→ Task requirements
Produce one exact copy of the records, no pictures.

→ Data to use
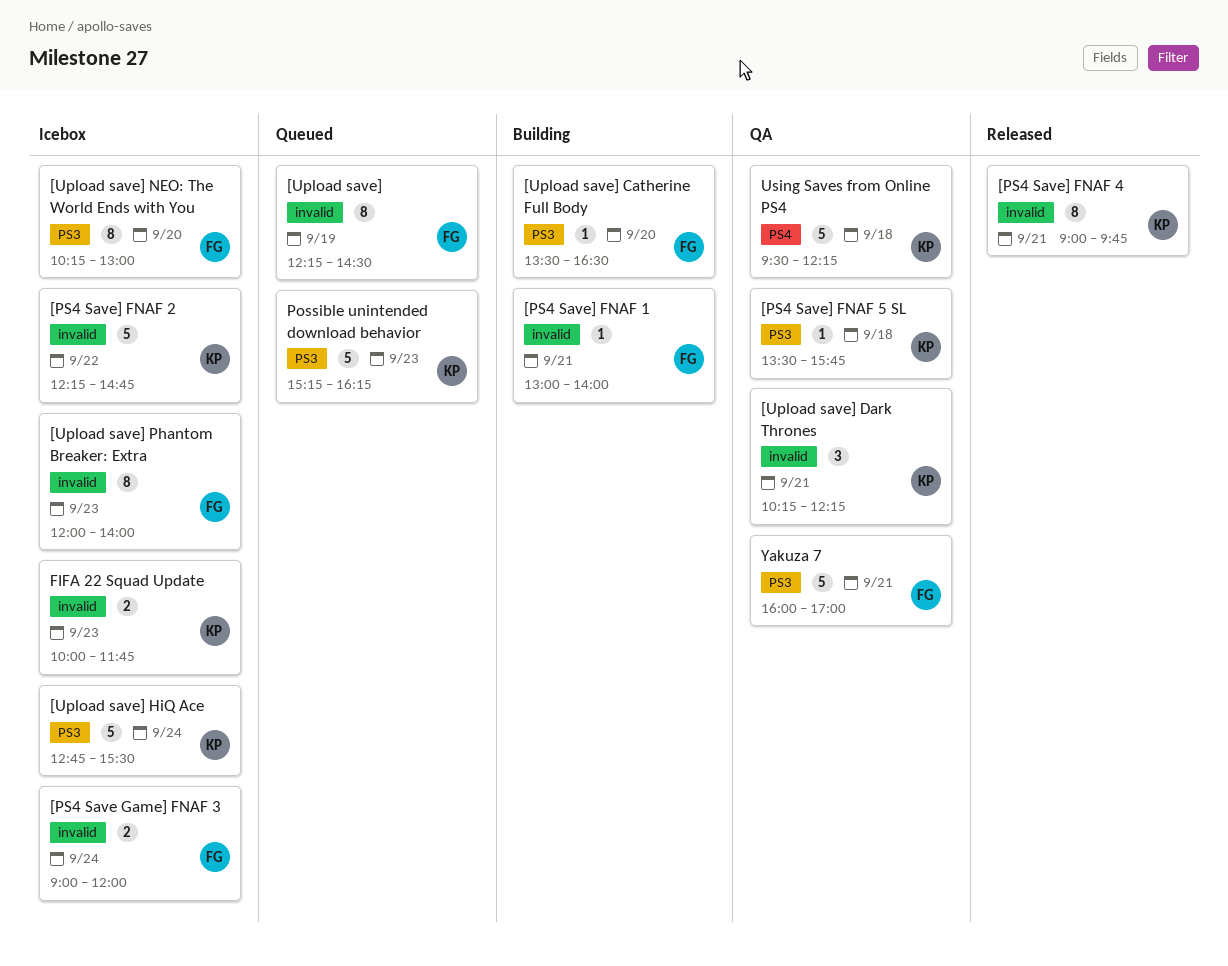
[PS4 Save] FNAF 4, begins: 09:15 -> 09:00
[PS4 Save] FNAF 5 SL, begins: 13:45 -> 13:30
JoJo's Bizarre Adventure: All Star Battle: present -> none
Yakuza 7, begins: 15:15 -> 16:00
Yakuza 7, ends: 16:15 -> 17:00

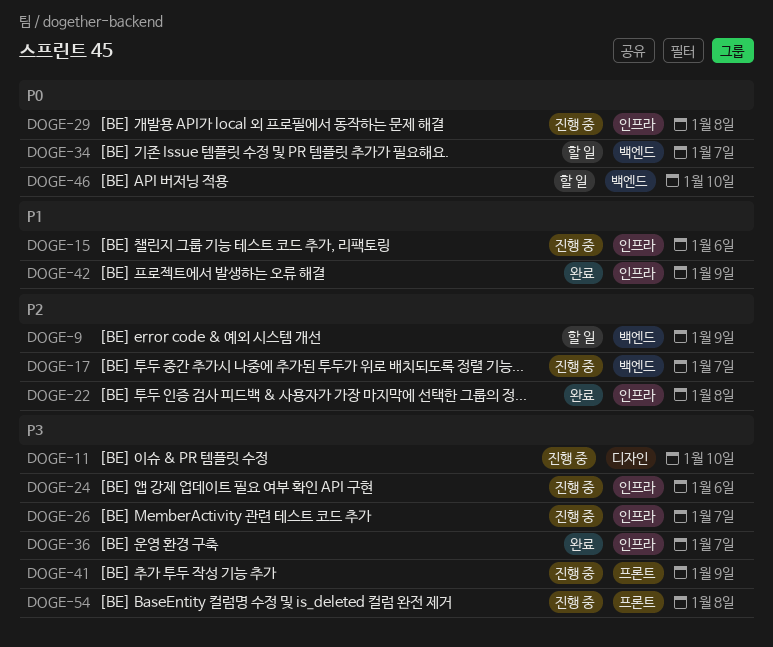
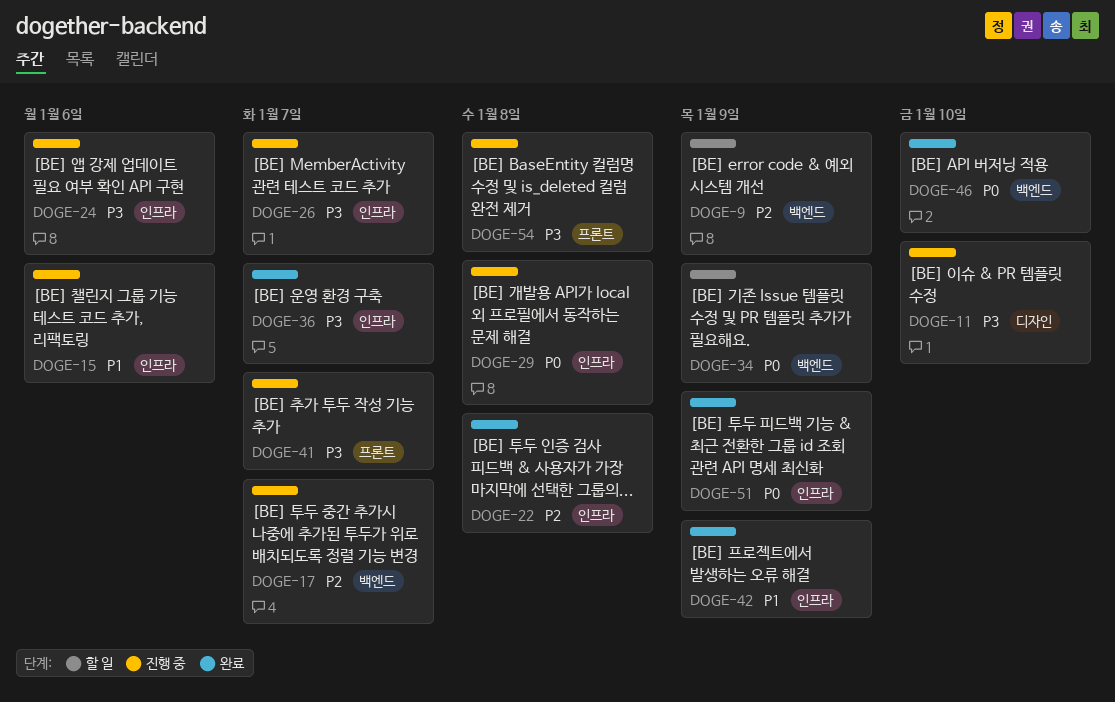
DOGE-34, due: Jan 7 -> Jan 9
DOGE-41, due: Jan 9 -> Jan 7
DOGE-46, status: 할 일 -> 완료
DOGE-51: none -> present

→ Exercise output
[PS4 Save] FNAF 4, begins: 09:15 -> 09:00
[PS4 Save] FNAF 5 SL, begins: 13:45 -> 13:30
JoJo's Bizarre Adventure: All Star Battle: present -> none
Yakuza 7, begins: 15:15 -> 16:00
Yakuza 7, ends: 16:15 -> 17:00

DOGE-34, due: Jan 7 -> Jan 9
DOGE-41, due: Jan 9 -> Jan 7
DOGE-46, status: 할 일 -> 완료
DOGE-51: none -> present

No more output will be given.